■ **TRY IT**
Work out how many lines below contain the word "Each". Only the number is wanted.

■ **RECORD EXTRACTS**
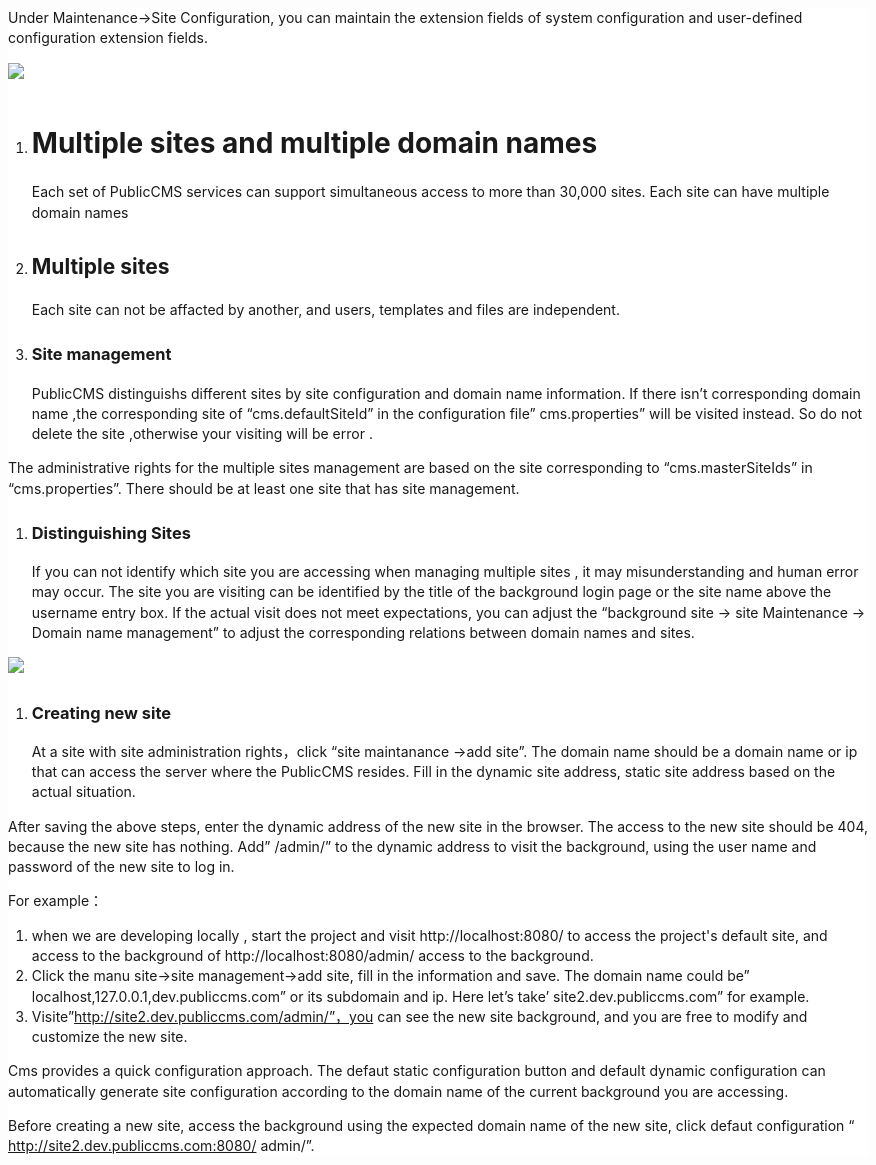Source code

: Under Maintenance->Site Configuration, you can maintain the extension fields of system configuration and user-defined configuration extension fields.

![](/cms/template-making/044.png)

1. # <a name="_toc483039326"></a><a name="_toc126684032"></a><a name="_toc127370763"></a>**Multiple sites and multiple domain names**
   Each set of PublicCMS services can support simultaneous access to more than 30,000 sites. Each site can have multiple domain names
1. ## <a name="_toc126684033"></a><a name="_toc127370764"></a>**Multiple sites**
   Each site can not be affacted by another, and users, templates and files are independent.
1. ### **Site management**
   PublicCMS distinguishs different sites by site configuration and domain name information. If there isn’t corresponding domain name ,the corresponding site of “cms.defaultSiteId” in the configuration file” cms.properties” will be visited instead. So do not delete the site ,otherwise your visiting will be error .

The administrative rights for the multiple sites management are based on the site corresponding to “cms.masterSiteIds” in “cms.properties”. There should be at least one site that has site management.

1. ### **Distinguishing Sites**
   If you can not identify which site you are accessing when managing multiple sites , it may misunderstanding and human error may occur. The site you are visiting can be identified by the title of the background login page or the site name above the username entry box. If the actual visit does not meet expectations, you can adjust the “background site -> site Maintenance -> Domain name management” to adjust the corresponding relations between domain names and sites.

![](/cms/template-making/045.png)

1. ### **Creating new site**
   At a site with site administration rights，click “site maintanance ->add site”. The domain name should be a domain name or ip that can access the server where the PublicCMS resides. Fill in the dynamic site address, static site address based on the actual situation.

After saving the above steps, enter the dynamic address of the new site in the browser. The access to the new site should be 404, because the new site has nothing. Add” /admin/” to the dynamic address to visit the background, using the user name and password of the new site to log in.

For example：

1. when we are developing locally , start the project and visit http://localhost:8080/ to access the project's default site, and access to the background of http://localhost:8080/admin/ access to the background.
1. Click the manu site->site management->add site, fill in the information and save. The domain name could be” localhost,127.0.0.1,dev.publiccms.com” or its subdomain and ip. Here let’s take’ site2.dev.publiccms.com” for example.
1. Visite”http://site2.dev.publiccms.com/admin/”，you can see the new site background, and you are free to modify and customize the new site.

Cms provides a quick configuration approach. The defaut static configuration button and default dynamic configuration can automatically generate site configuration according to the domain name of the current background you are accessing.

Before creating a new site, access the background using the expected domain name of the new site, click defaut configuration “ http://site2.dev.publiccms.com:8080/ admin/”.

■ **TASK OUTPUT**
2